Anyway, that’s where we are. We try to celebrate Christmas by not panicking and not buying too much, just a few nice things. Oh god, how many presents have I got left to buy? Can I get my Sainsbury’s order in on time? Oh no, I haven’t sent any cards yet!

Aaaaaaaaaaaand breathe.

And let’s spare a thought for those who are going to be alone.

Kirk out

4 thoughts on “On The First Day of Christmas

  1. I have never watched Rev; I am very choosy when it comes to that much [and, possibly, unfairly] maligned television genre, the sitcom – Ghosts is one recent and notable exception – but that must be the funniest nervous breakdown I have ever seen, and well done to Tom Hollander: great job. With regard to Christmas [which I somewhat grudgingly capitalise: I wish we could, like the Germans, be consistent with our noun & adjective capitalisation], we [the British] seem to have fallen into a collective cognitive dissonance. Most of us know very well, and predominantly loathe, that the festival has become an almost unavoidable spending-fest, and yet we [mostly] passively acquiesce; the same, but to a much lesser extent, with religion, the traditional basis for Christmas: I can understand, and accept to a large extent, that singing carols, most of which have a religious basis, in church at this time of year, can be a mutually enjoyable social experience [this year being an unavoidable exception, of course], but for me there is nevertheless something inherently hypocritical about it; still, far be it from me to be judgmental, and as the old saying goes, if it feels good, do it.

    As far as the other C-word is concerned, I made a conscious decision several years ago now, to stop buying Christmas presents [I’d stopped sending traditional cards before that]; I felt somewhat guilty, of course, where my daughters were concerned, because I didn’t want them to think I didn’t care, but they are both adults, and they know me well enough to understand that this is most definitely not the case: if they needed something, either material or financial, I would gladly give it, and that doesn’t preclude spontaneity [and I love sharing my culinary efforts], but I just really came to resent this annual obligation that commerce whips up into a maelstrom of expectation.

    As for the queen: if I haven’t already said, I dislike everything about this institution; it’s not personal, but the monarchy embodies nearly everything that is wrong with our country.
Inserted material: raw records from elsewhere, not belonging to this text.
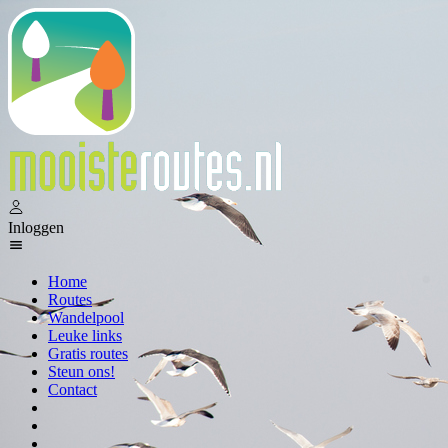
Inloggen
Home
Routes
Wandelpool
Leuke links
Gratis routes
Steun ons!
Contact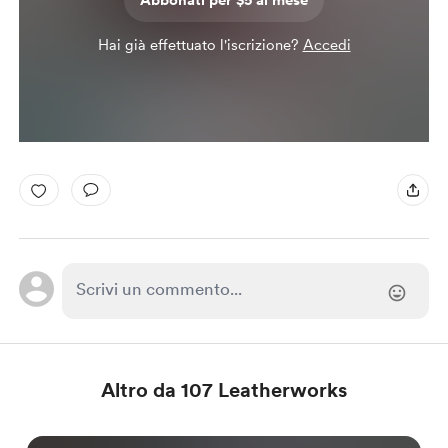
Abbonati per $5 al mese
Hai già effettuato l'iscrizione?
Accedi
Altro da 107 Leatherworks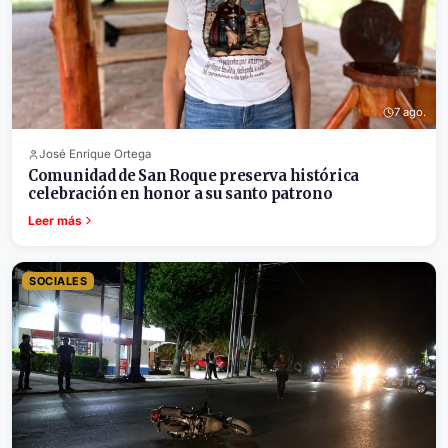
7 ago.
José Enrique Ortega
Comunidad de San Roque preserva histórica
celebración en honor a su santo patrono
Leer más
SOCIALES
As America has shown many times, having an elected head of state [and why do WE need a separate head of state: it’s another layer of expense & pomp that could be stripped away if the prime minister fulfilled that function?] can be fraught with problems, but the essential point for me is that it is a fundamental plank of democracy, that the holder of the office is elected; and, by implication, can be stripped of the office; whereas our head of state is hereditary, and I find all the fawning, sycophancy & privilege associated with the institution nauseating.

    All that said, and I’m not an official Pagan, I celebrate the winter solstice for entirely utilitarian reasons. If you want a holiday, be my guest: Merry Christmas! 😀 Cheers, Jon.